INFORMATION SUPPLIED:
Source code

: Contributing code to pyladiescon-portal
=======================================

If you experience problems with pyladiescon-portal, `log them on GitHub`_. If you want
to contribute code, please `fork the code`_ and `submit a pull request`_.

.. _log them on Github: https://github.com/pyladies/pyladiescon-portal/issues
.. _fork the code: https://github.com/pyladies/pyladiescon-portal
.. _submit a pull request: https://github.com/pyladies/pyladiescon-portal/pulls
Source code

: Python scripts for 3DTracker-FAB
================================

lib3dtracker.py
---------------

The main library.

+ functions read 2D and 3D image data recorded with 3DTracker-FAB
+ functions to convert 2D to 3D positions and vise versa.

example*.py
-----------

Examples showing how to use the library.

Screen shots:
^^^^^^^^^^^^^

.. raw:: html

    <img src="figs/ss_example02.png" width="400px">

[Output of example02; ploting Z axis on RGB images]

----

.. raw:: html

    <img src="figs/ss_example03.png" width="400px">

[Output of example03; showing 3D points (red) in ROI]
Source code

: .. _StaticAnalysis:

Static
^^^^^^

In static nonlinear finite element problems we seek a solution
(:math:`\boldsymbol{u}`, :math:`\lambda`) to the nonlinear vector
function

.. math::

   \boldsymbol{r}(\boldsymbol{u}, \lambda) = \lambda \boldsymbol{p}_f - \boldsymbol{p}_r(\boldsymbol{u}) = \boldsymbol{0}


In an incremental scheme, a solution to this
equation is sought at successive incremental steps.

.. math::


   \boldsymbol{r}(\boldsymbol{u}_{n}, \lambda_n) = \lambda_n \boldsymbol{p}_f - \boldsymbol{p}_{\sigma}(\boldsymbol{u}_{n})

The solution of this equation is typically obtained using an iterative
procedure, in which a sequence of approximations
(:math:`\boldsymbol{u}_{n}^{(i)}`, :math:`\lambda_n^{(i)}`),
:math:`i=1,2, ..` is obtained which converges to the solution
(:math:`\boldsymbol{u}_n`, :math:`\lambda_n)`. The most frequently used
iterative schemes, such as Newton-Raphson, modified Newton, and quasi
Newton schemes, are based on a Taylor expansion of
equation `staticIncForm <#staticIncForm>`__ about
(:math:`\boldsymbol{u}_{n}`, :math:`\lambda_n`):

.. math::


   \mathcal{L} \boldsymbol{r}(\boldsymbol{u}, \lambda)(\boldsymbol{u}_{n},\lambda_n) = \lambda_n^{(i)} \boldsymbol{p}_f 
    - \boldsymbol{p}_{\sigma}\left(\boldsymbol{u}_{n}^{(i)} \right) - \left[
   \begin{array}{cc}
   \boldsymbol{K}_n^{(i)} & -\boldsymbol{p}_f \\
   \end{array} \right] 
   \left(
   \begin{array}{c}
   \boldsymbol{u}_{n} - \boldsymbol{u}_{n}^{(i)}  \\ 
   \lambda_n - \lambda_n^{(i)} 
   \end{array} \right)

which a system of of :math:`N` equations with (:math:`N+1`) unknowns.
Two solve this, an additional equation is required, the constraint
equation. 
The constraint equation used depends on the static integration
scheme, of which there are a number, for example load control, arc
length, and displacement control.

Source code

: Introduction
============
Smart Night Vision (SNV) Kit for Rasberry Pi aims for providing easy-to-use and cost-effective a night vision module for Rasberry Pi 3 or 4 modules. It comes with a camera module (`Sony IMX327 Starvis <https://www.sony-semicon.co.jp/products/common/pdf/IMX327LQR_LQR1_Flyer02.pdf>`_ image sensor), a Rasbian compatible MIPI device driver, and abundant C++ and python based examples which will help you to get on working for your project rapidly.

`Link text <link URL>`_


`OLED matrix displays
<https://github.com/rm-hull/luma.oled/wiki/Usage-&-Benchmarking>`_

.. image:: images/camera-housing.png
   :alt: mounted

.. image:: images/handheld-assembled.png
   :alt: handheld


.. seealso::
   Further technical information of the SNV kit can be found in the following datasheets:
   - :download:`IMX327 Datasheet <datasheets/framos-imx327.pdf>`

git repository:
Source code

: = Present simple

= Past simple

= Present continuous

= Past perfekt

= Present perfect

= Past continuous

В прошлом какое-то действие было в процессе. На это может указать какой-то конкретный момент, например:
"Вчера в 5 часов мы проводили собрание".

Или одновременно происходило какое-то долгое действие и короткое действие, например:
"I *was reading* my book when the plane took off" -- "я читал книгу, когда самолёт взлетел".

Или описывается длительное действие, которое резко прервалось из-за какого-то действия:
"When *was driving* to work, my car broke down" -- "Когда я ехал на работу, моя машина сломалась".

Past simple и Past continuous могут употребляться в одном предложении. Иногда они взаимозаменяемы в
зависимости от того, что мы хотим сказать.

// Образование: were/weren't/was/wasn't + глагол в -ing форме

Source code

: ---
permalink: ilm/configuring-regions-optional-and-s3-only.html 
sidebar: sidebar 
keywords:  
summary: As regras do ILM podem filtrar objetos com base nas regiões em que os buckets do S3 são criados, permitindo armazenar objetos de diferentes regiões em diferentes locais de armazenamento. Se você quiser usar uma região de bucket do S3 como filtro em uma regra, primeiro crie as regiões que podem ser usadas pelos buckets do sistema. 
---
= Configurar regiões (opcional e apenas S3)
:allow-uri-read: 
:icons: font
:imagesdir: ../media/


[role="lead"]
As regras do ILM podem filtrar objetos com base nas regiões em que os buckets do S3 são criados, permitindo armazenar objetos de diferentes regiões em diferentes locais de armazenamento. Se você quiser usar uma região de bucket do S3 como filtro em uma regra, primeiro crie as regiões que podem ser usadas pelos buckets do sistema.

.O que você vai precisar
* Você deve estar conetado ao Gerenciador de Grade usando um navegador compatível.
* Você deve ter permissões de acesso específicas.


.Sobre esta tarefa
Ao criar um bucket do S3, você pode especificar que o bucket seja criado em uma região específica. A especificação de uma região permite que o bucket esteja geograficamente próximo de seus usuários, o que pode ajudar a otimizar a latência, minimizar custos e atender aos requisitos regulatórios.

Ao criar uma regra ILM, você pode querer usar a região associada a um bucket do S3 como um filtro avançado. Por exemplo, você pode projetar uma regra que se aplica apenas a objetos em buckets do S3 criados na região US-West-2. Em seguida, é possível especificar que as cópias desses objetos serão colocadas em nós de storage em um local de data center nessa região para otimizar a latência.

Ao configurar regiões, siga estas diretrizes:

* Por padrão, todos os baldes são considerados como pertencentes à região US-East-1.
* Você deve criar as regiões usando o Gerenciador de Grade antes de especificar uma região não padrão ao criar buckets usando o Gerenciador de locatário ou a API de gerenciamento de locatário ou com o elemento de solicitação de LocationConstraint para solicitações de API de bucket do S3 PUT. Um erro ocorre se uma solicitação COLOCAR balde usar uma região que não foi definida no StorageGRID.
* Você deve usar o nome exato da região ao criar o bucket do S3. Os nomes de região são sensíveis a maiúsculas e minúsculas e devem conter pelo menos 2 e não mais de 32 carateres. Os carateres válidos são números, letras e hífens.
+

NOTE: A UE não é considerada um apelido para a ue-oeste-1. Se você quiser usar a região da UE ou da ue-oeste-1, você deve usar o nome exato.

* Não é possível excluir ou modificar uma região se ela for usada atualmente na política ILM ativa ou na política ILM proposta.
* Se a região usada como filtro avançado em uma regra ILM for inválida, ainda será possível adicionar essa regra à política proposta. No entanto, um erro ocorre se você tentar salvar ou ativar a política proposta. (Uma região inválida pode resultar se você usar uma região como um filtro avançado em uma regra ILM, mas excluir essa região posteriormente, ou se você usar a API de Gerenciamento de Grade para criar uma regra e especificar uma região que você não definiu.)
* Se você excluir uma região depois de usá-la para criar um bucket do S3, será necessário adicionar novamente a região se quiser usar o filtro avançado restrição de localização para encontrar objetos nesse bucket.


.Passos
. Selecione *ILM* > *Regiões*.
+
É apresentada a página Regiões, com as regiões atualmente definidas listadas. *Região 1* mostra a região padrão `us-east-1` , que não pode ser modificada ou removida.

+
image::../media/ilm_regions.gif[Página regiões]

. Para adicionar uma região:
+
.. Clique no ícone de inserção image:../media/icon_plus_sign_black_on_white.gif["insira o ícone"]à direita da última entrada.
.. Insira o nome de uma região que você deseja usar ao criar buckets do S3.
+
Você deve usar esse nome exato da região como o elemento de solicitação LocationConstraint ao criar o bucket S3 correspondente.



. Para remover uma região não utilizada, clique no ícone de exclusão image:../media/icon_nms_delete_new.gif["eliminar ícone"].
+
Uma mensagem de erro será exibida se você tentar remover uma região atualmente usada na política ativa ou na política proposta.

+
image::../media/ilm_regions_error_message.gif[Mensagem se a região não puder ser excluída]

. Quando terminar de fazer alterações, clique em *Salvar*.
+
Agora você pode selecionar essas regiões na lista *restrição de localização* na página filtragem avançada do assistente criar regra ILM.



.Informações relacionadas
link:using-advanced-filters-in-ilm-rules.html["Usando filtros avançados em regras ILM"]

THE PROBLEM:
Go through the data, and copy each line in which the word "figs" appears.

EXERCISE ANSWER:
    <img src="figs/ss_example02.png" width="400px">
    <img src="figs/ss_example03.png" width="400px">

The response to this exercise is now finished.